The data: Begin

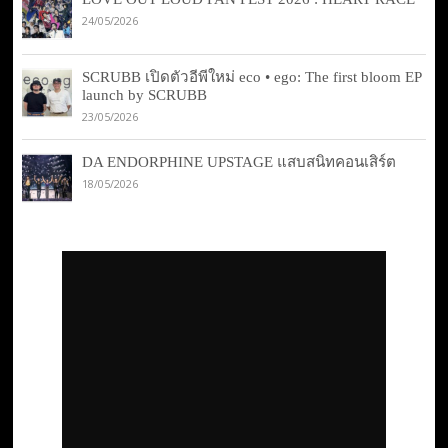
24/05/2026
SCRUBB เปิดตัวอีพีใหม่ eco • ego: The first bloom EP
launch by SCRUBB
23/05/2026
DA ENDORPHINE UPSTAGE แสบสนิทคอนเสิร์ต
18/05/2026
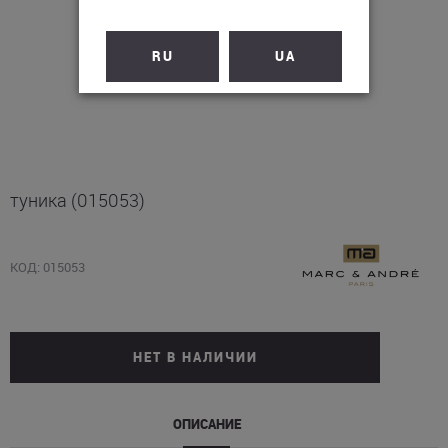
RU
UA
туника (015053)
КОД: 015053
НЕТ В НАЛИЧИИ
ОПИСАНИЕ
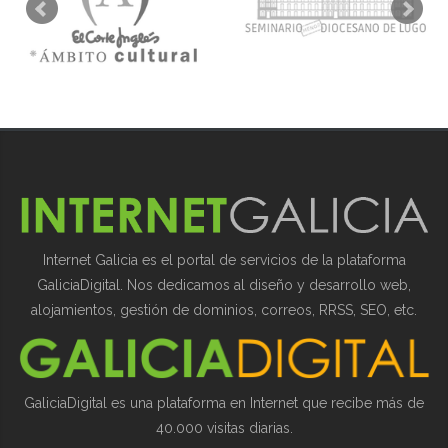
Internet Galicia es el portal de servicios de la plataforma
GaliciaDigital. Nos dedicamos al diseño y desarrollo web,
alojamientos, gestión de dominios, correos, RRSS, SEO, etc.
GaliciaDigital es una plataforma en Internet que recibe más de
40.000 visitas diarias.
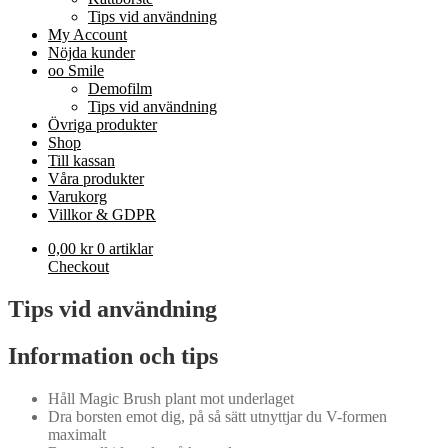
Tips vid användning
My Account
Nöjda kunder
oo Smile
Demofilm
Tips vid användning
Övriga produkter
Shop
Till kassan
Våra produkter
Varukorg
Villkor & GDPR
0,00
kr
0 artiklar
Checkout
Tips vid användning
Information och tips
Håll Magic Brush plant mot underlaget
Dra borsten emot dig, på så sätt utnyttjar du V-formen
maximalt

The data: End

*Activity*:
Lines above with the word "SCRUBB" should be counted, and the reply is that count alone.

*Solution for this problem*:
2